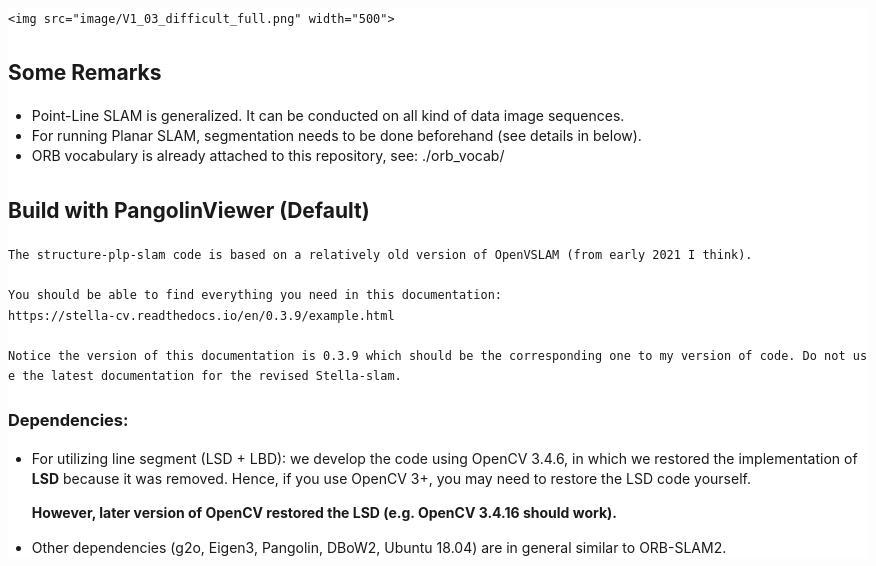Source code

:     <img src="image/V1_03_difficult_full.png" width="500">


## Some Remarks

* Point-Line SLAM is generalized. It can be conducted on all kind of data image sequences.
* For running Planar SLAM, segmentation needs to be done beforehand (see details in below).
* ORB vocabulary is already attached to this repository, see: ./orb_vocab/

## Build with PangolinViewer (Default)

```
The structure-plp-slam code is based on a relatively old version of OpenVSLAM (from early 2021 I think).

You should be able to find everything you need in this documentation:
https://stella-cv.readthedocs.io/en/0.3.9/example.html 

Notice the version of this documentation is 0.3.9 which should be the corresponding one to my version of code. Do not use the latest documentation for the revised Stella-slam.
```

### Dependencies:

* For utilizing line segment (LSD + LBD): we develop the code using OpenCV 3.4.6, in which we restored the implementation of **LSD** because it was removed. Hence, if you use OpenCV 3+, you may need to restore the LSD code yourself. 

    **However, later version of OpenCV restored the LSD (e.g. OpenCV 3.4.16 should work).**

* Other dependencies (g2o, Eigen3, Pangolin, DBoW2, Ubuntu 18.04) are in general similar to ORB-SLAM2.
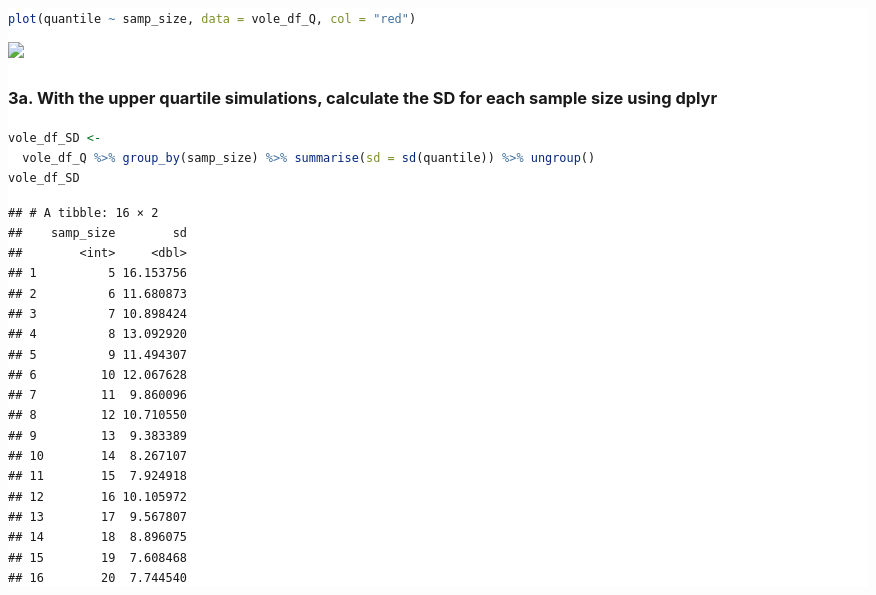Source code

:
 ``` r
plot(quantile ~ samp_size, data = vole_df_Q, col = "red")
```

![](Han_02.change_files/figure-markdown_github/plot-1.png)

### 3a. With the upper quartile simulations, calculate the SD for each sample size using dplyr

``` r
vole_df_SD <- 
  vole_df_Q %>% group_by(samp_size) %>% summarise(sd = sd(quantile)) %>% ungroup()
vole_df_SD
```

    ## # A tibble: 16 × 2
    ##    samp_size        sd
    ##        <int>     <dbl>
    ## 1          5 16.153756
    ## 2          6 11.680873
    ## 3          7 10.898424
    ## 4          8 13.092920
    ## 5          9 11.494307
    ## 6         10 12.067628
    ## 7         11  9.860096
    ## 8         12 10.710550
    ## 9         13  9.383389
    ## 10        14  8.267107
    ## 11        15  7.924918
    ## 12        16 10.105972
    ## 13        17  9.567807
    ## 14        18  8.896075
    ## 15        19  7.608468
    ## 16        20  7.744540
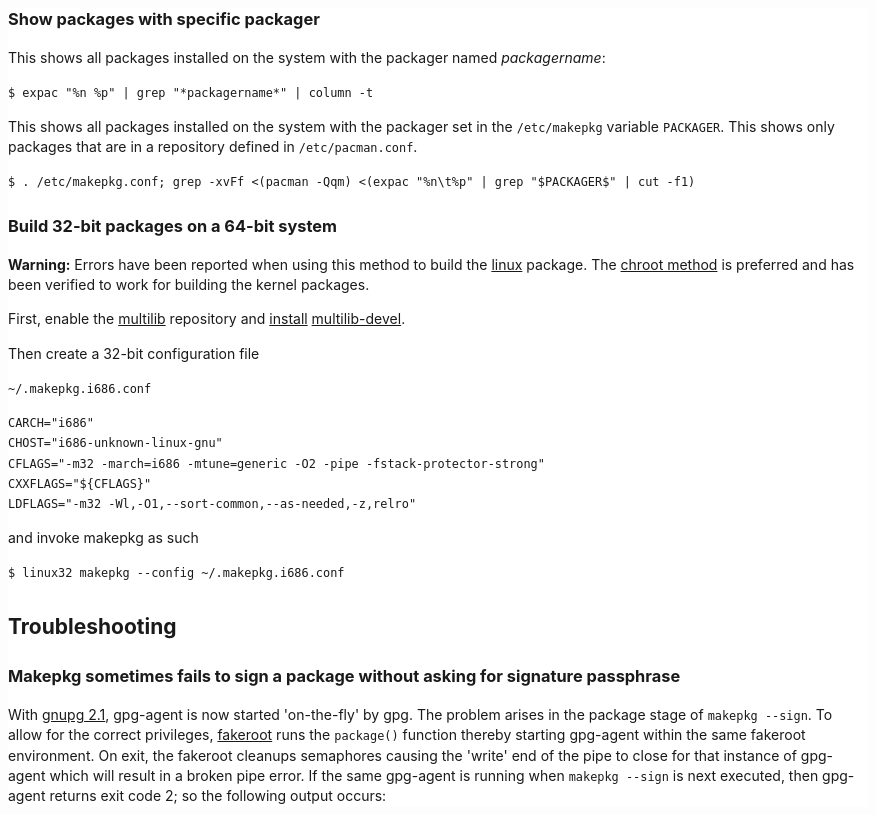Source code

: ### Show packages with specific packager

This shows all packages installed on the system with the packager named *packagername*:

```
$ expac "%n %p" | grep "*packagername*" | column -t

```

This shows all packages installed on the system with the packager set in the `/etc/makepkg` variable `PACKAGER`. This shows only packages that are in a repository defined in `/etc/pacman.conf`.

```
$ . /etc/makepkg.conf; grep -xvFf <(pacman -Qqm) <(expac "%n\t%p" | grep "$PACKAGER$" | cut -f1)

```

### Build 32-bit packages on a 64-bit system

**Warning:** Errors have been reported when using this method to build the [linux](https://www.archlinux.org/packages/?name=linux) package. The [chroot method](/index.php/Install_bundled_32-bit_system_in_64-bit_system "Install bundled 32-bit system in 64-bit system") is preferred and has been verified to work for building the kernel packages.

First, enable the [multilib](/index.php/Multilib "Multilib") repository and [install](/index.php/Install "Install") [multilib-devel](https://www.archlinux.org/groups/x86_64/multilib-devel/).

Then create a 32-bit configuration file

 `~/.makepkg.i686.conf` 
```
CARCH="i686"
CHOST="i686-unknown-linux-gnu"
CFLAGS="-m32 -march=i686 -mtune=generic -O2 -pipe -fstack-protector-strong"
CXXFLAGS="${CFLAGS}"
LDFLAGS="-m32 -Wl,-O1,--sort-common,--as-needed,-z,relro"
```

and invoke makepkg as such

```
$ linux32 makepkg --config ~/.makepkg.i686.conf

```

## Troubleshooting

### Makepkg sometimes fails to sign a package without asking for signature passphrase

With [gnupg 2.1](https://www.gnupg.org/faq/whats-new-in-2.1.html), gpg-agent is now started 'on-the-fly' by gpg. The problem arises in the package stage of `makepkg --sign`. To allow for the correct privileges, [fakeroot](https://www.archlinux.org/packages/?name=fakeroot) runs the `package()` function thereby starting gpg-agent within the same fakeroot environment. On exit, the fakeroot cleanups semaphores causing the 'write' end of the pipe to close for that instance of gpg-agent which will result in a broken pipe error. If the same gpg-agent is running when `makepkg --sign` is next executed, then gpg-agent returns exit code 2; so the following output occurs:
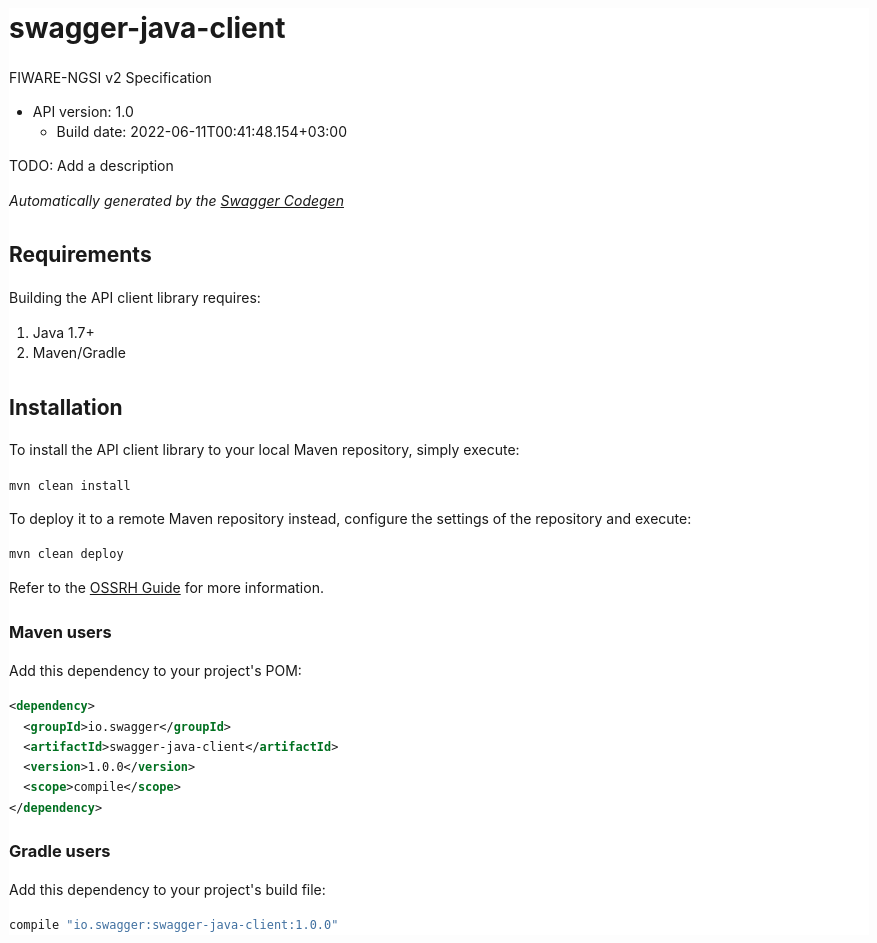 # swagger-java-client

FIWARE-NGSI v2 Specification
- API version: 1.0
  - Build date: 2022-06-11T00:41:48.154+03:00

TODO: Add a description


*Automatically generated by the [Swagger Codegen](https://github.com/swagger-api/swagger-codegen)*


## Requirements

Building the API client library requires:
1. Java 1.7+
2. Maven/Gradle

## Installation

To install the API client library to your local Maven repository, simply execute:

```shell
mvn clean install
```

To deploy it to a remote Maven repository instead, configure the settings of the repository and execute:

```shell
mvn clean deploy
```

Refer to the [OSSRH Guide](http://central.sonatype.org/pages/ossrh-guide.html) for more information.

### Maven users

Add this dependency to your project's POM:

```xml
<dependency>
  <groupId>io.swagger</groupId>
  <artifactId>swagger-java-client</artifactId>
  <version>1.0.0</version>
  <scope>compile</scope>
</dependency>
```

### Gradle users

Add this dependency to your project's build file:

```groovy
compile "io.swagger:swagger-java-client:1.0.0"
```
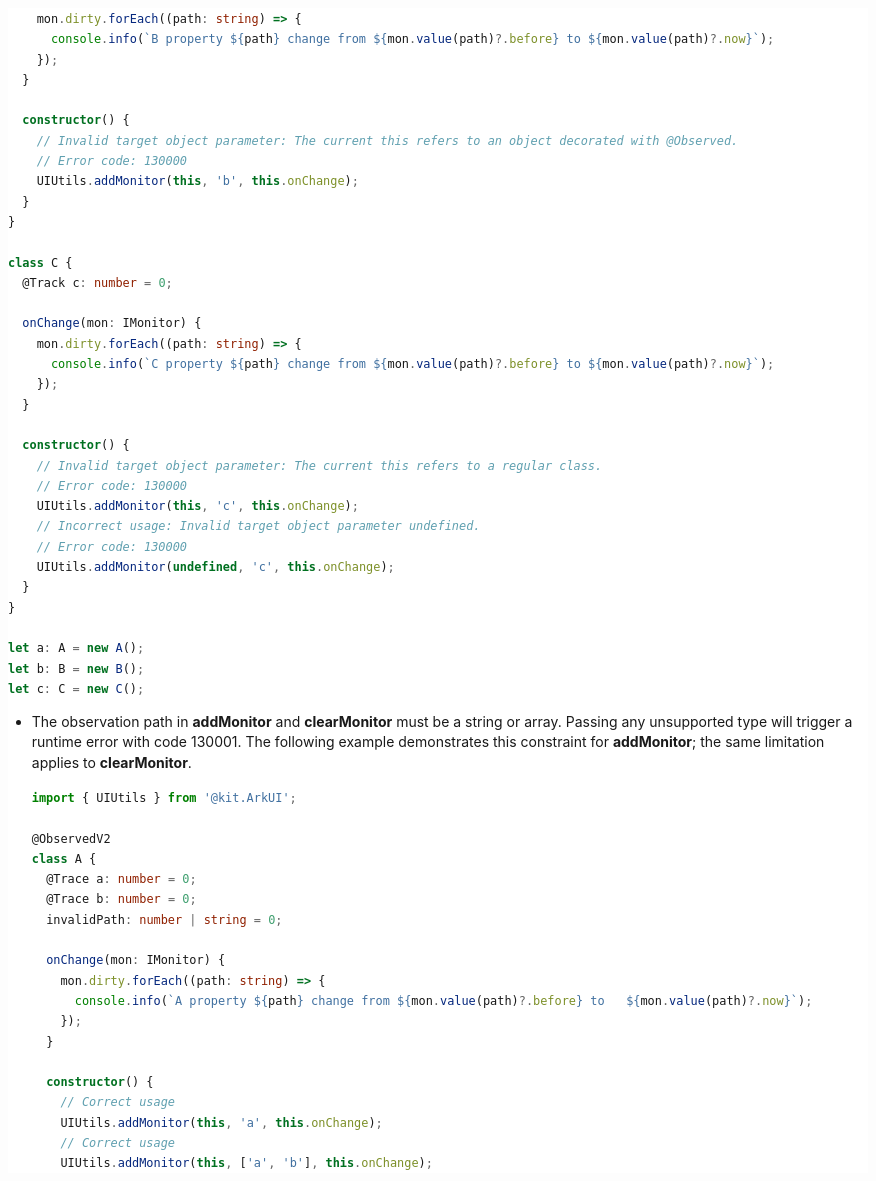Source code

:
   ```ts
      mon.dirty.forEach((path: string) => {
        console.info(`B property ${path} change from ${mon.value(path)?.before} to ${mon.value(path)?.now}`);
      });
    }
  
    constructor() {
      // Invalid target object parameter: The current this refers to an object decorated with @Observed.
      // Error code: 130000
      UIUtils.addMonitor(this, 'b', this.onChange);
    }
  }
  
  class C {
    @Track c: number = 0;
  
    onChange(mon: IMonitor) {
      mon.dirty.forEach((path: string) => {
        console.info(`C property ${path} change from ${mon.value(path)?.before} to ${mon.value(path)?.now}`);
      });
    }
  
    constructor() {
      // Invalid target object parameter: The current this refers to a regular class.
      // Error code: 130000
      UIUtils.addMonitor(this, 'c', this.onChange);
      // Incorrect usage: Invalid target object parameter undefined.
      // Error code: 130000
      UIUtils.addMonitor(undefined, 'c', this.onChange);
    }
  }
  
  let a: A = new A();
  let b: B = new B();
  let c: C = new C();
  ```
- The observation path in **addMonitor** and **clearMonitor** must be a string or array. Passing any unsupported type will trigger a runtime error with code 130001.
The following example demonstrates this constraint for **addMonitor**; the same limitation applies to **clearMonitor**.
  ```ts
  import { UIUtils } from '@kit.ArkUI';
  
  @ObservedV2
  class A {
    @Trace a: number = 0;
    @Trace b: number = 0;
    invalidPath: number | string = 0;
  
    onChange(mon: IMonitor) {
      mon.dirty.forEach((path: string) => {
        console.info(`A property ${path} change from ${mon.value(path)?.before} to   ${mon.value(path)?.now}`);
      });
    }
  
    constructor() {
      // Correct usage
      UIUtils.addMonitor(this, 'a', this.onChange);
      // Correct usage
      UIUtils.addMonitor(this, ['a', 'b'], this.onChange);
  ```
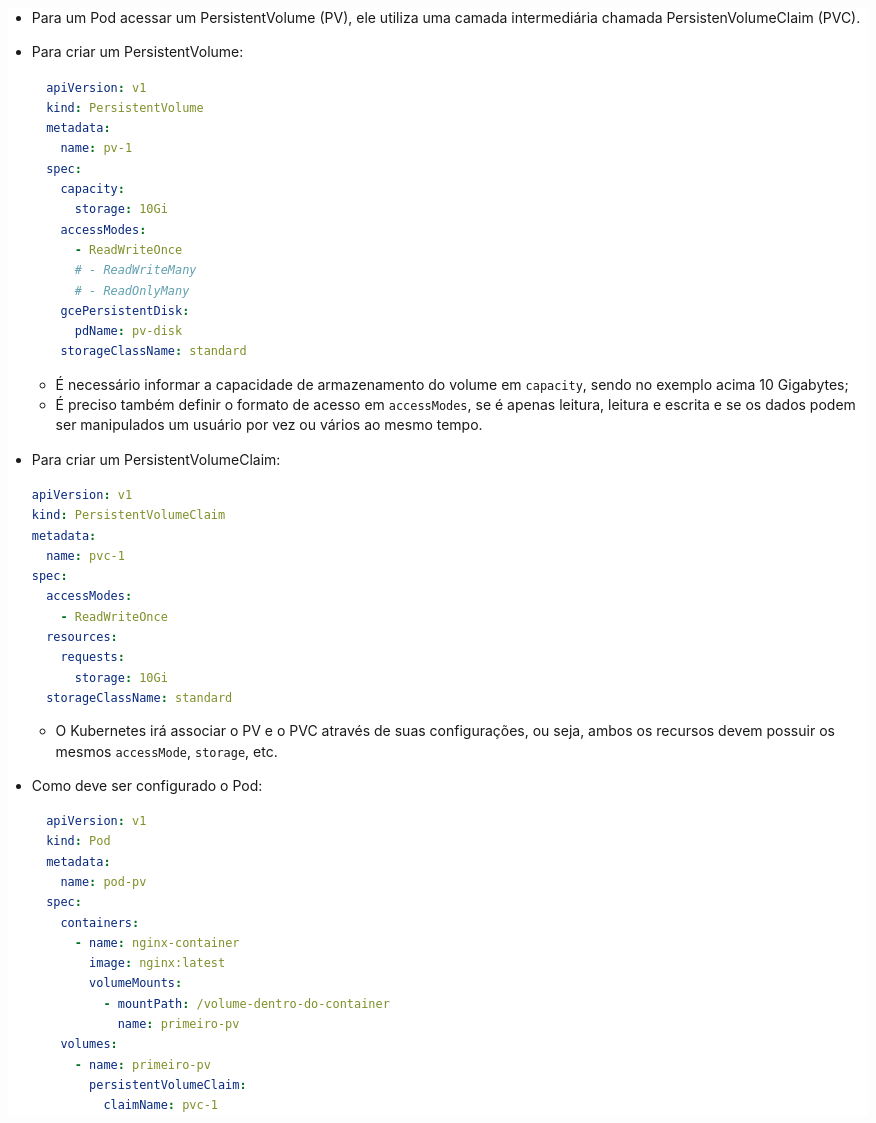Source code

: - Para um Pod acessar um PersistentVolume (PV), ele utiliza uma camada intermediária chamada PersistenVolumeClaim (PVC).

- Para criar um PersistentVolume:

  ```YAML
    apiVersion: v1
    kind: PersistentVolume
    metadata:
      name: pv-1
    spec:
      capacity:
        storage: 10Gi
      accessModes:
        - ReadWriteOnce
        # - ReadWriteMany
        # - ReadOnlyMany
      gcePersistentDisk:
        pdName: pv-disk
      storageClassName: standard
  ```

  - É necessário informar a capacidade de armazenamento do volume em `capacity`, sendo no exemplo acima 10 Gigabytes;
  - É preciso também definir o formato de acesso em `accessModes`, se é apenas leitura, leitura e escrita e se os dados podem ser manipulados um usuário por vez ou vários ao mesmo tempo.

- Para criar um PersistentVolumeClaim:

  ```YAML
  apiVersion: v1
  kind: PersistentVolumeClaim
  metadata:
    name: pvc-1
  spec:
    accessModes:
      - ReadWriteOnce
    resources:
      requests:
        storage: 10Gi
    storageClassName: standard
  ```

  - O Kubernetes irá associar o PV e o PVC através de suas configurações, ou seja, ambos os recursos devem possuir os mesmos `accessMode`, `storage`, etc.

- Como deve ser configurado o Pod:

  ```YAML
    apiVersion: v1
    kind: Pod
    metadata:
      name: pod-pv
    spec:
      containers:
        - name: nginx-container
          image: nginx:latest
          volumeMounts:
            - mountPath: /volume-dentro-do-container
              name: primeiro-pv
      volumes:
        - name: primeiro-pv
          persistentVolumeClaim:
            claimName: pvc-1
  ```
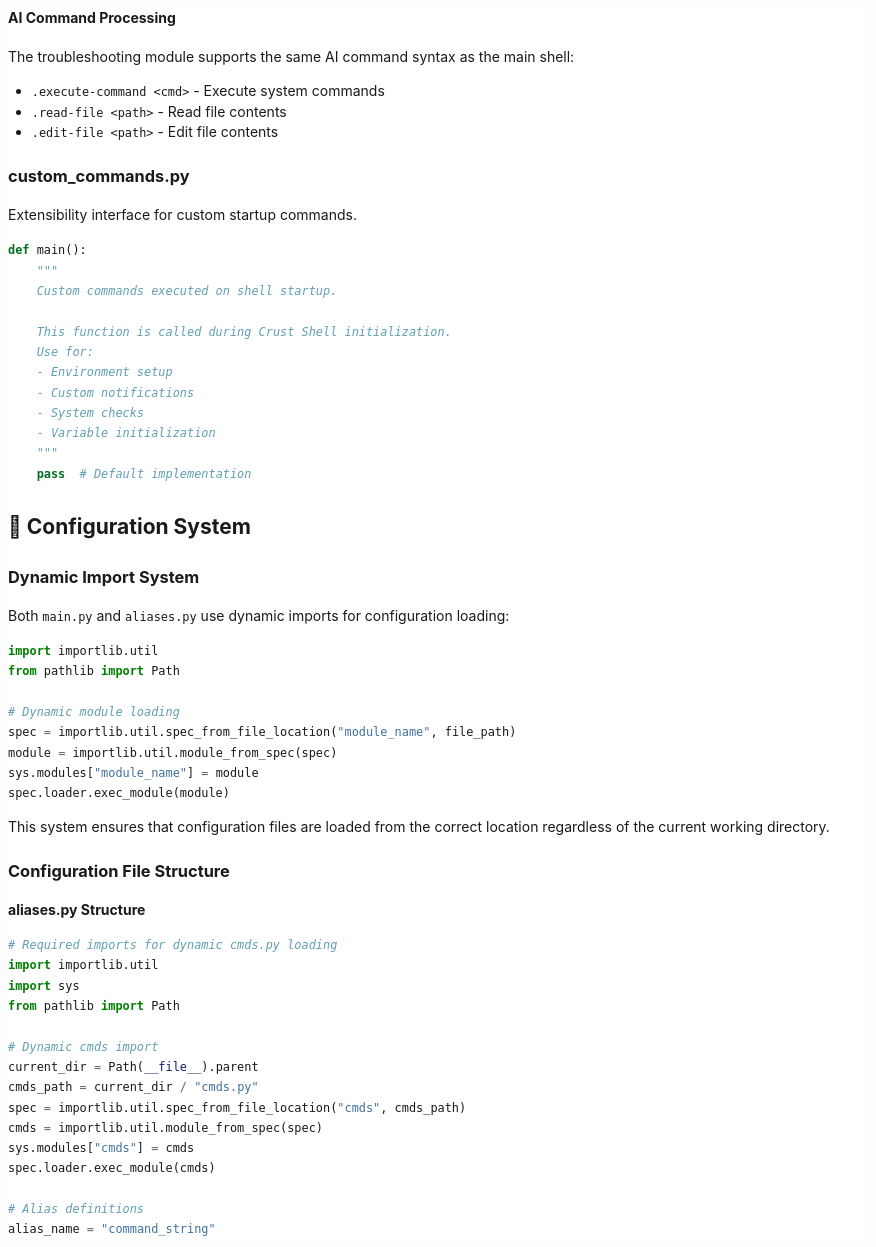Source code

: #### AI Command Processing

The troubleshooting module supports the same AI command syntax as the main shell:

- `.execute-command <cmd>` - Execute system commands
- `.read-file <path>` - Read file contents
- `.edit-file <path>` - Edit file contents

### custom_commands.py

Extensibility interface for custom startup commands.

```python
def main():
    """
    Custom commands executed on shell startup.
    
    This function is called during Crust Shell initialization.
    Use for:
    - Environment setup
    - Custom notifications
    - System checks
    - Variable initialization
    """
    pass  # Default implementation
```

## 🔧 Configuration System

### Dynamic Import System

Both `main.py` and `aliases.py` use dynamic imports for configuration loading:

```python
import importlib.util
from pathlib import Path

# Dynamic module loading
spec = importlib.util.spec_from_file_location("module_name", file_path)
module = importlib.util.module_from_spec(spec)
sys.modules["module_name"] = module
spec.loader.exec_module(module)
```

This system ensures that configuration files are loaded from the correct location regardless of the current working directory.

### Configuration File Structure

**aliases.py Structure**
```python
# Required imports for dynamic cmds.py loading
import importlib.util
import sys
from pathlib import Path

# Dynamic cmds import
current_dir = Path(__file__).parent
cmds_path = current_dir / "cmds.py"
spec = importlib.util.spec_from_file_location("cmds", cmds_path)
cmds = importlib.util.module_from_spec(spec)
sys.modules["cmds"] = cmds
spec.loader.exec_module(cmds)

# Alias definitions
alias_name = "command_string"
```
—————
*WHAT IS BEING ASKED:*
Go through the entries and return each line where the word "compile" appears.

*EXERCISE OUTPUT:*
  <scope>compile</scope>
compile "io.swagger:swagger-java-client:1.0.0"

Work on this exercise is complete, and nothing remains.